# [Exercise prompt]
Your answer must be the lines of the material below, exactly as written, from its first line through the line with "middle tip: (139, 180)", and no pictures.

# [Available data]
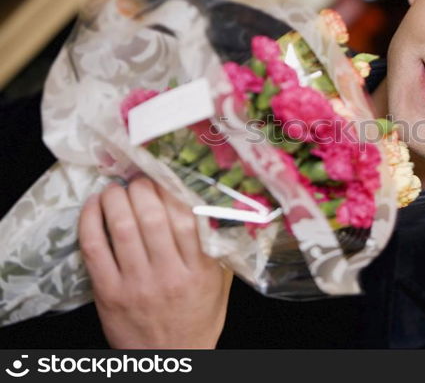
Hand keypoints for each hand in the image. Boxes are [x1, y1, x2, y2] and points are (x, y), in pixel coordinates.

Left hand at [78, 176, 232, 347]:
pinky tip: (95, 205)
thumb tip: (219, 209)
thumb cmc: (198, 319)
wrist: (170, 360)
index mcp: (198, 271)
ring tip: (116, 188)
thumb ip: (220, 250)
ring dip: (116, 198)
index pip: (185, 220)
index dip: (172, 191)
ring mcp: (135, 284)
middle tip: (139, 180)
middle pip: (151, 219)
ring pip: (122, 228)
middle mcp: (168, 276)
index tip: (165, 178)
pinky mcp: (108, 293)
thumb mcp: (220, 286)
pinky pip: (94, 249)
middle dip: (142, 189)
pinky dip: (91, 221)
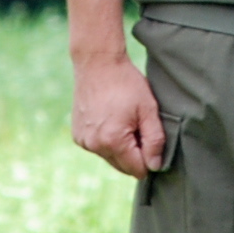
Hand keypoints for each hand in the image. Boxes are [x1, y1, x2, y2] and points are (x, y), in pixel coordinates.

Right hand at [70, 53, 166, 178]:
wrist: (97, 63)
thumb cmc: (126, 83)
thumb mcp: (148, 109)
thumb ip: (155, 141)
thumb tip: (154, 166)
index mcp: (113, 141)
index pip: (137, 169)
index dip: (149, 157)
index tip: (149, 137)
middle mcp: (94, 145)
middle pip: (122, 167)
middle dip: (134, 153)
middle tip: (137, 125)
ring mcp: (83, 141)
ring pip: (110, 157)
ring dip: (120, 147)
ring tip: (122, 119)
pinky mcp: (78, 135)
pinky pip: (98, 148)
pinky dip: (106, 140)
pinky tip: (110, 119)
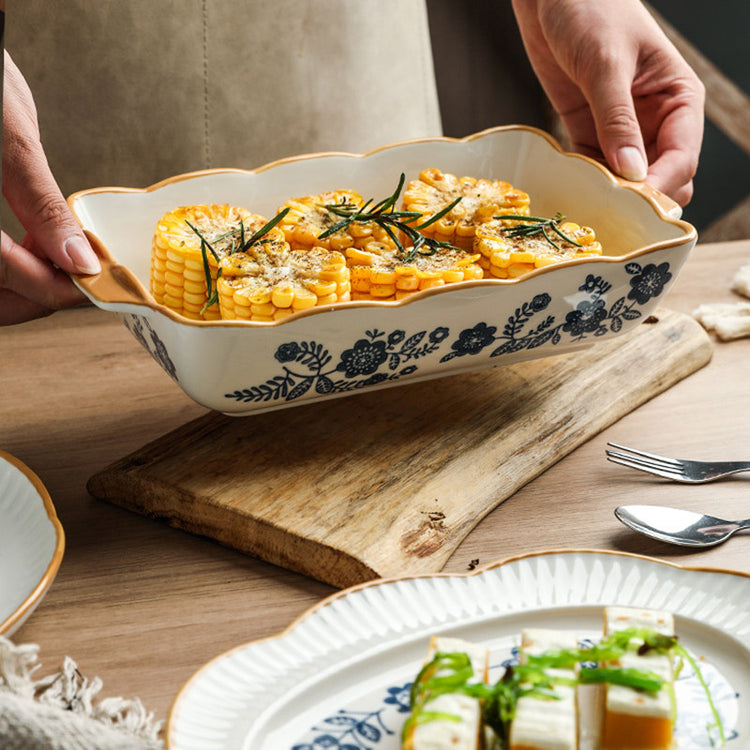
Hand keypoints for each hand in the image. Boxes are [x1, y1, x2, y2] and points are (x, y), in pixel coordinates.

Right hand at [1, 50, 100, 325]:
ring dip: (26, 286)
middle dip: (37, 296)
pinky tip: (35, 248)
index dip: (51, 288)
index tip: (95, 283)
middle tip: (82, 280)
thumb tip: (81, 260)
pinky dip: (11, 269)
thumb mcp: (9, 137)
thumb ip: (42, 205)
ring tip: (63, 261)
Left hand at [511, 0, 704, 205]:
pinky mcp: (589, 132)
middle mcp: (656, 119)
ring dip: (612, 196)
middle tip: (614, 210)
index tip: (636, 203)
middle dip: (643, 197)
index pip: (683, 157)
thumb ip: (617, 119)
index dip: (662, 185)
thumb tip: (632, 172)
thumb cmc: (590, 10)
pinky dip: (587, 184)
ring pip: (628, 181)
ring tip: (590, 206)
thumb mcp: (605, 63)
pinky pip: (594, 170)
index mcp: (678, 98)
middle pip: (662, 177)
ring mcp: (622, 129)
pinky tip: (574, 191)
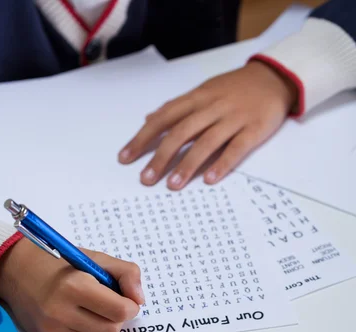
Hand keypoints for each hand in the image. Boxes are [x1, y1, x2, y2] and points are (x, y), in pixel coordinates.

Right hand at [0, 238, 143, 331]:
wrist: (16, 271)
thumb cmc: (59, 264)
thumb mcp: (95, 258)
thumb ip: (126, 273)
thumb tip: (139, 300)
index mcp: (75, 287)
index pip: (120, 311)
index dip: (130, 306)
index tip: (126, 299)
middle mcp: (61, 312)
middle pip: (111, 331)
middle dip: (118, 319)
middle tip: (110, 304)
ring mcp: (53, 330)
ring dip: (104, 327)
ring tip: (93, 309)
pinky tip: (78, 316)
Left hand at [119, 61, 297, 188]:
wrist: (275, 77)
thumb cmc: (234, 88)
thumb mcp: (203, 91)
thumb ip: (177, 107)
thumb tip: (148, 118)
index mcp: (197, 98)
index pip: (163, 118)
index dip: (143, 138)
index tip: (125, 158)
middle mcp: (212, 107)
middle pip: (181, 132)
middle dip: (161, 157)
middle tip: (146, 179)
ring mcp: (234, 118)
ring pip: (206, 142)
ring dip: (187, 165)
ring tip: (172, 185)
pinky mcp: (254, 129)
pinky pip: (236, 148)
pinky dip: (222, 164)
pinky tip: (209, 179)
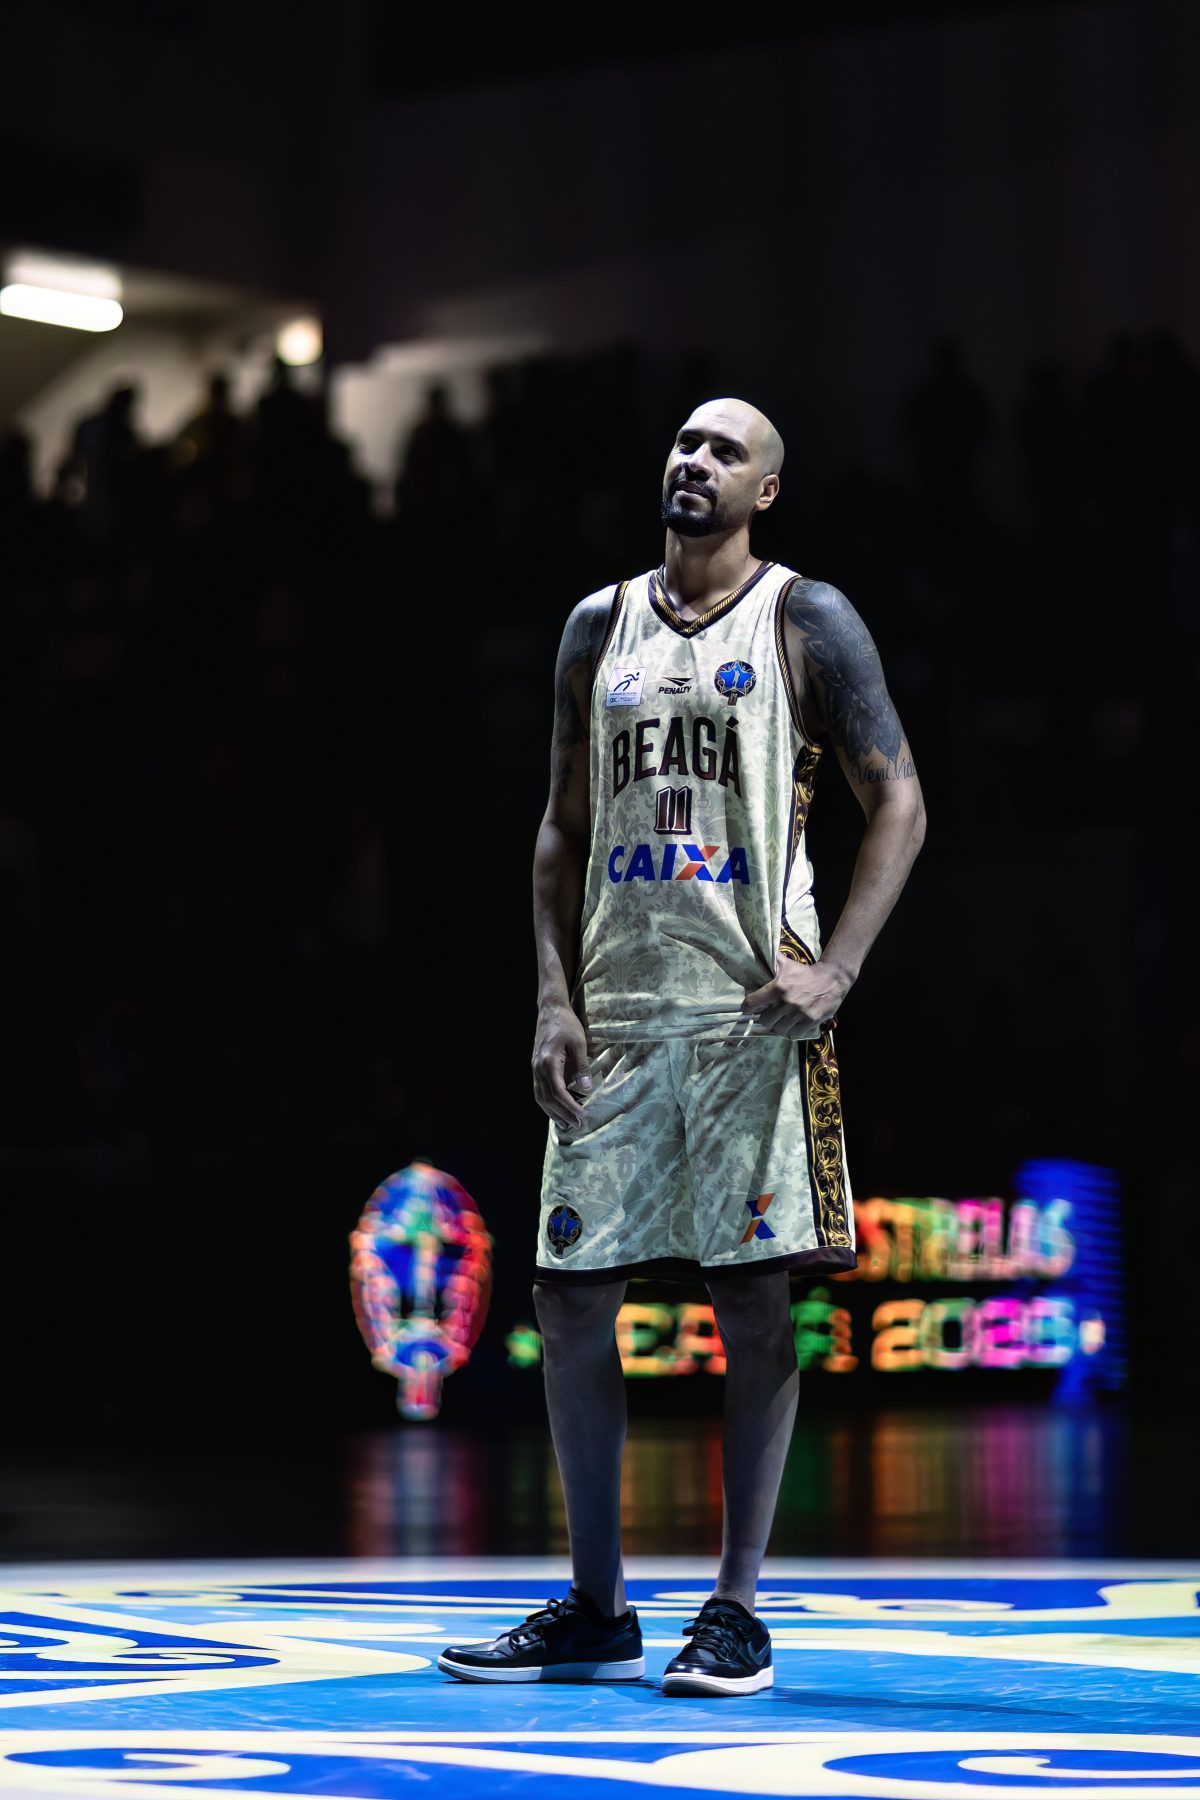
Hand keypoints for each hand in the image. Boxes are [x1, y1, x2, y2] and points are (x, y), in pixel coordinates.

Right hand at [532, 1001, 592, 1129]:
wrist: (550, 1010)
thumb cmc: (566, 1024)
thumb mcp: (579, 1043)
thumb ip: (582, 1066)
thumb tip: (586, 1088)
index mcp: (549, 1062)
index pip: (558, 1092)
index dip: (570, 1107)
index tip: (582, 1116)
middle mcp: (538, 1068)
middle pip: (548, 1099)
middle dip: (562, 1114)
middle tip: (576, 1126)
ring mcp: (535, 1068)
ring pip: (540, 1097)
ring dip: (552, 1112)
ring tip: (565, 1124)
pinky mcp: (536, 1067)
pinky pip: (539, 1090)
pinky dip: (547, 1103)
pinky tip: (556, 1110)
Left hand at [741, 956, 852, 1036]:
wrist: (831, 979)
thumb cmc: (805, 973)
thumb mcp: (787, 964)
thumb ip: (772, 961)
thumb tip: (755, 952)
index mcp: (777, 987)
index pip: (752, 1003)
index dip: (748, 1007)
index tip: (749, 1009)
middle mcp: (786, 1002)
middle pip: (765, 1020)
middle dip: (767, 1017)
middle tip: (771, 1013)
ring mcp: (799, 1013)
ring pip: (779, 1029)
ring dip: (779, 1025)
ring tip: (782, 1020)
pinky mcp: (810, 1021)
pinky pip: (794, 1033)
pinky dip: (793, 1029)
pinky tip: (795, 1023)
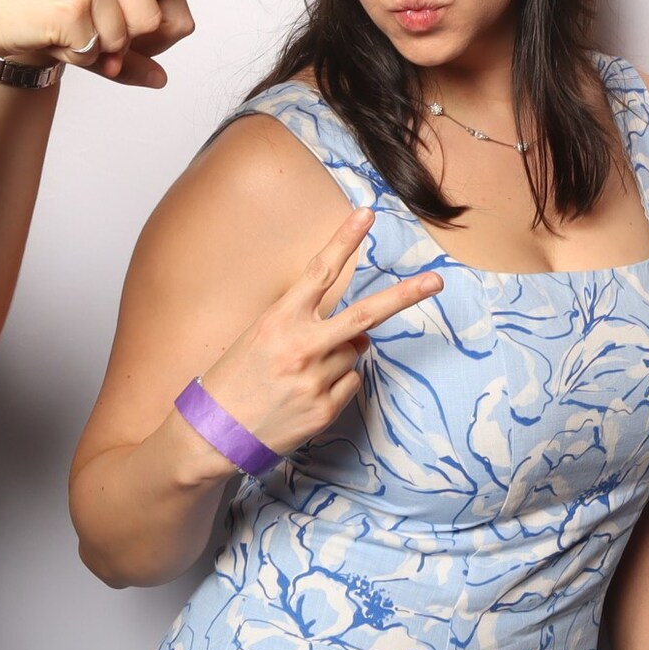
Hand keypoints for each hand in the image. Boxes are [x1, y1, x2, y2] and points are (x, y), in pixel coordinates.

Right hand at [0, 0, 276, 86]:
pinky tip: (57, 37)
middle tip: (96, 38)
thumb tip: (162, 80)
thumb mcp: (92, 32)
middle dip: (139, 43)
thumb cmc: (40, 19)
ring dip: (106, 52)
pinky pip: (105, 48)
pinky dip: (84, 57)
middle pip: (166, 19)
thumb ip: (132, 52)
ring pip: (137, 36)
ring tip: (70, 33)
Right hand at [182, 209, 441, 472]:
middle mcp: (301, 347)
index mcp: (279, 321)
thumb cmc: (234, 379)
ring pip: (354, 354)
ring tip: (300, 374)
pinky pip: (350, 384)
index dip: (345, 240)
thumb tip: (360, 334)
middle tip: (436, 281)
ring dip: (338, 357)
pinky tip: (304, 395)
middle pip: (365, 314)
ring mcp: (316, 381)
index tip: (367, 214)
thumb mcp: (259, 338)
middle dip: (405, 296)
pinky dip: (335, 385)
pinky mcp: (324, 411)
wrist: (212, 436)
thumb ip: (307, 326)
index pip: (319, 271)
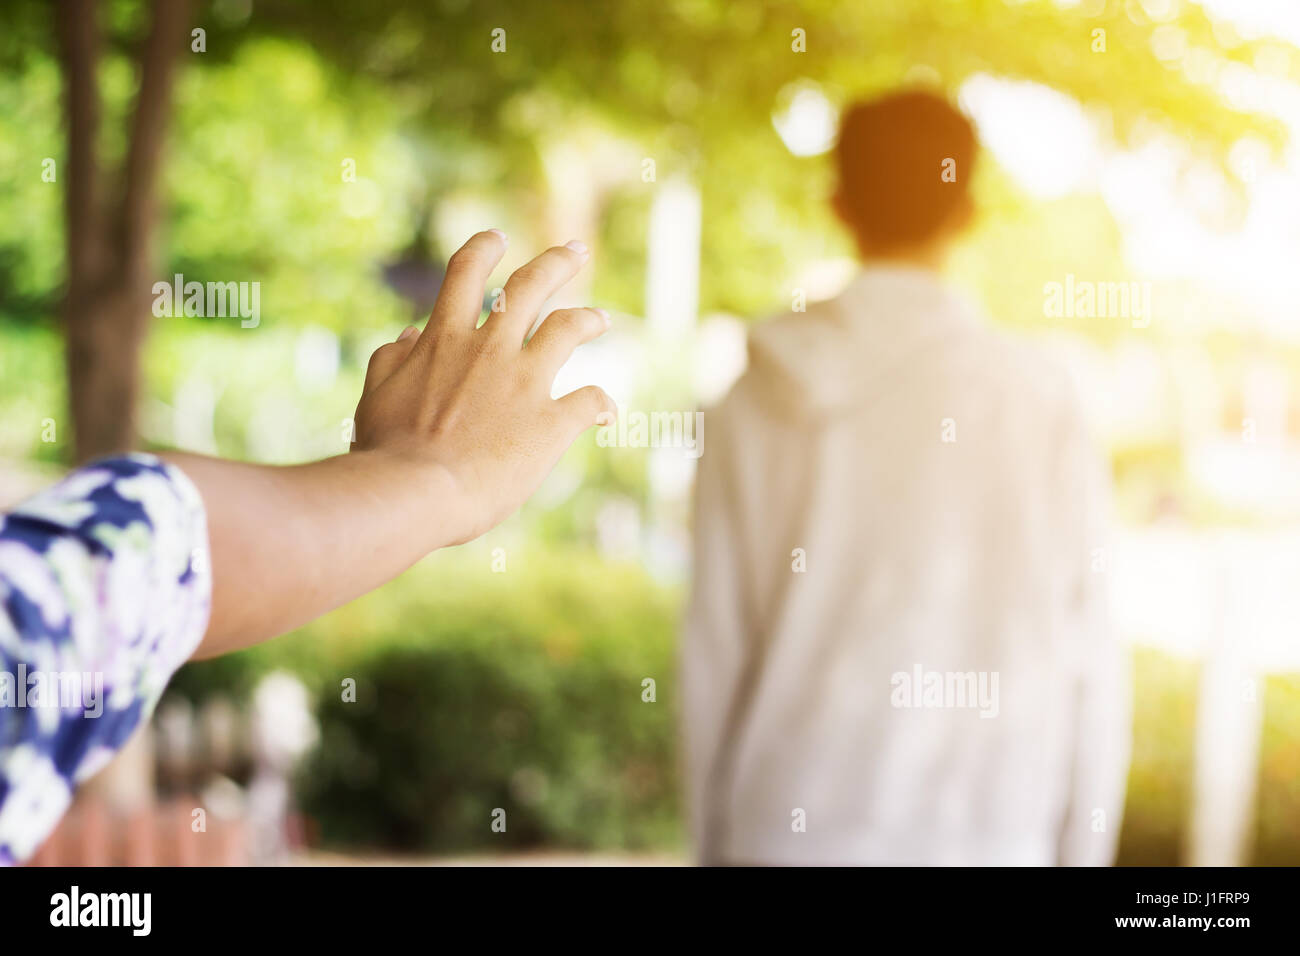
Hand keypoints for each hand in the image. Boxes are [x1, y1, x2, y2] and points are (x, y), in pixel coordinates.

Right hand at [351, 230, 615, 544]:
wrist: (414, 493)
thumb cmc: (385, 452)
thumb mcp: (377, 396)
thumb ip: (392, 359)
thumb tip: (409, 334)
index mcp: (444, 339)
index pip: (466, 273)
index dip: (484, 249)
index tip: (497, 238)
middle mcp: (490, 349)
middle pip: (530, 285)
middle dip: (556, 261)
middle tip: (576, 250)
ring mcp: (525, 382)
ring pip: (569, 328)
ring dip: (588, 319)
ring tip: (601, 320)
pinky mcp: (552, 422)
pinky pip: (590, 401)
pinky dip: (601, 405)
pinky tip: (604, 414)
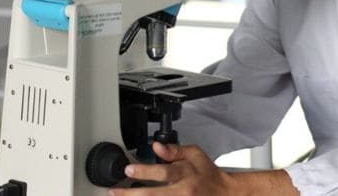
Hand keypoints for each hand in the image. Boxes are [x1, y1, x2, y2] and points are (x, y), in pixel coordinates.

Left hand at [108, 142, 234, 195]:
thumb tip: (156, 146)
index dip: (145, 171)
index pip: (163, 172)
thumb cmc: (207, 173)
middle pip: (154, 195)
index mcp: (186, 173)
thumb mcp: (194, 153)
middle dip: (131, 193)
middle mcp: (182, 191)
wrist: (223, 192)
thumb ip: (174, 150)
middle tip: (114, 191)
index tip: (128, 169)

# [Exercise solution]
Hand keypoints for each hand in the image. Boxes are [x1, y1, x2, y2] and points are (x, y), in pixel coordinates.

Left hand at [78, 176, 232, 347]:
pinky tip: (95, 205)
thumb tip: (219, 209)
thumb cmc: (198, 319)
wrist: (170, 360)
index mcp: (198, 271)
ring tip: (116, 188)
thumb ip: (220, 250)
ring dip: (116, 198)
index pip: (185, 220)
index dip: (172, 191)
ring mcp: (135, 284)
middle tip: (139, 180)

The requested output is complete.